Extracted data entries
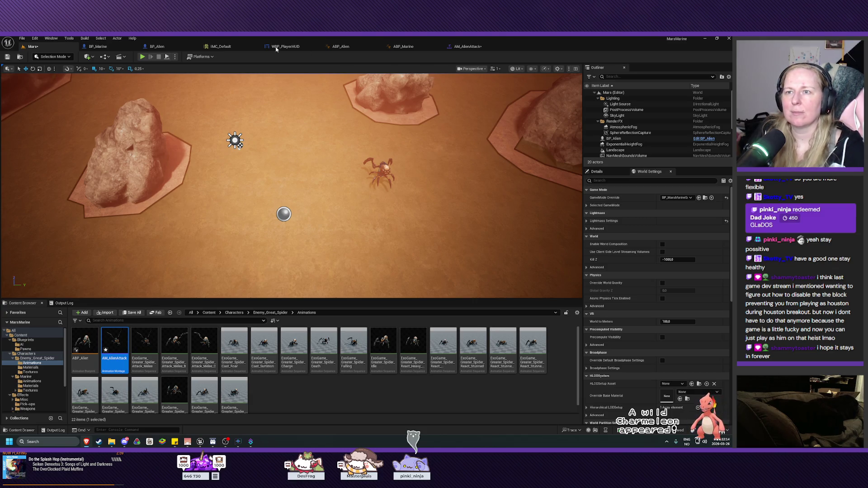
left_click(98, 46)
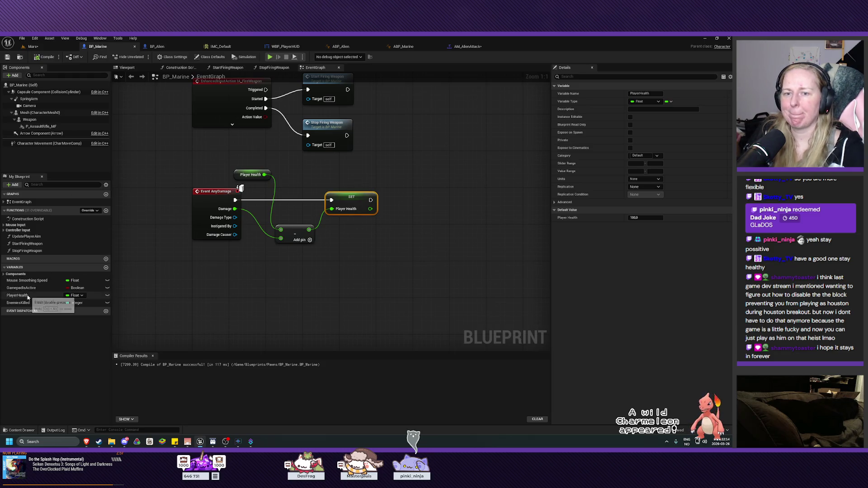
Set PlayerHealth's Value Range minimum to 0 and maximum to 100, then compile
left_click(46, 295)
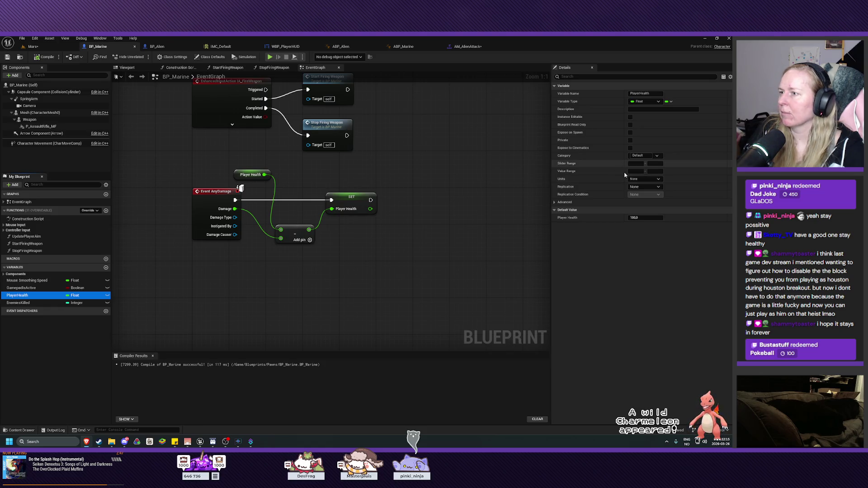
left_click(636, 171)
type("0")
key("Return")
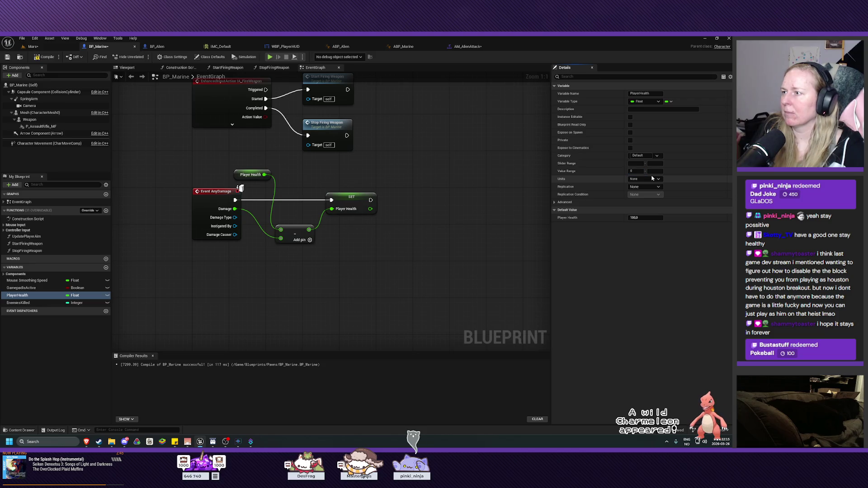
left_click(659, 173)
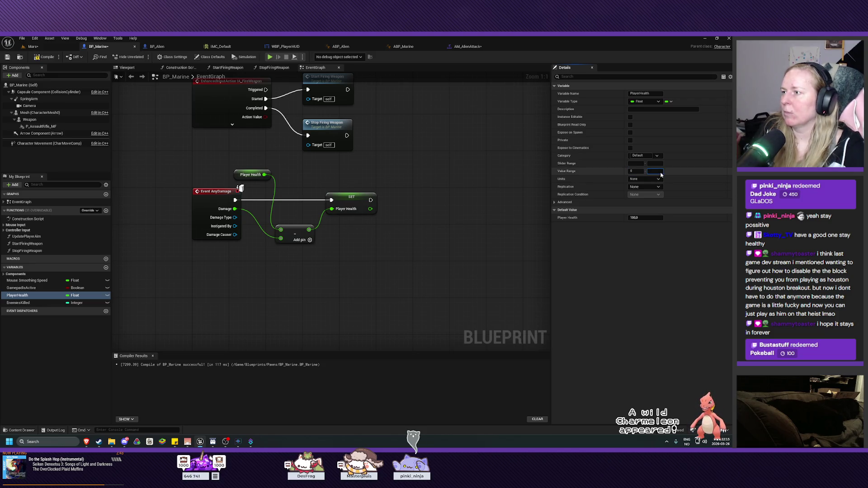
type("100")
key("Return")
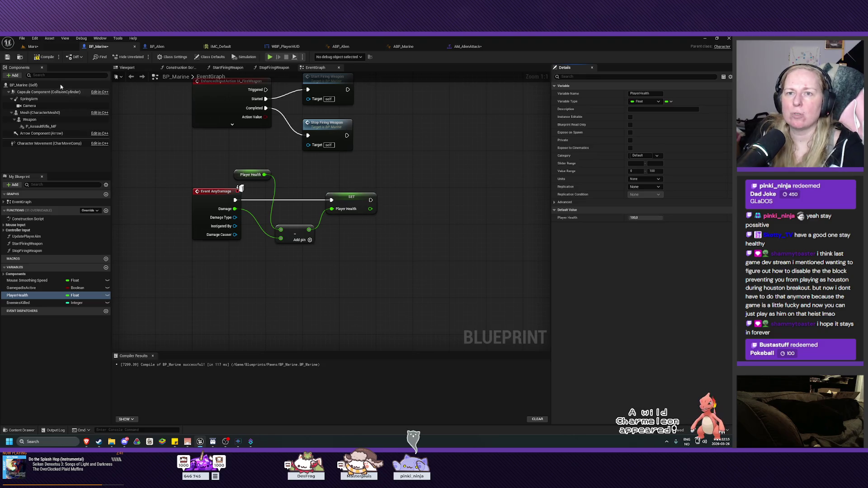
left_click(37, 58)
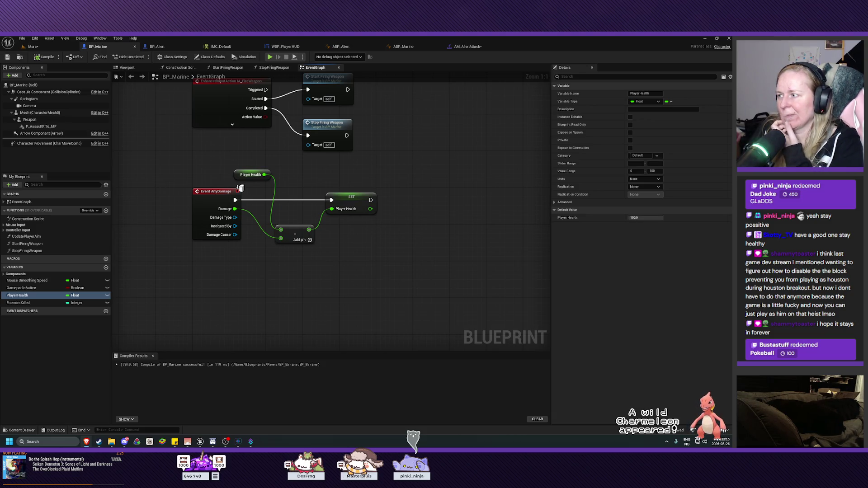
Collapse the Player Health, Subtract and SET nodes into a new function named DecreaseHealth
mouse_move(263, 156)
left_mouse_down()
mouse_move(319, 247)
mouse_move(333, 248)
left_mouse_up()
right_click(353, 204)
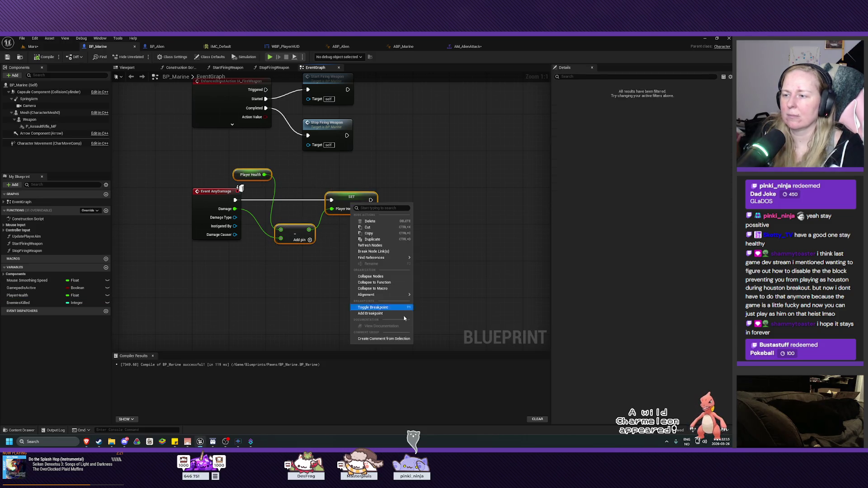
left_click(374, 282)
type("DecreaseHealth")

What to work on →
Each line holding "type" in the records should be copied out.

Expected answer →
type("0")
type("100")
type("DecreaseHealth")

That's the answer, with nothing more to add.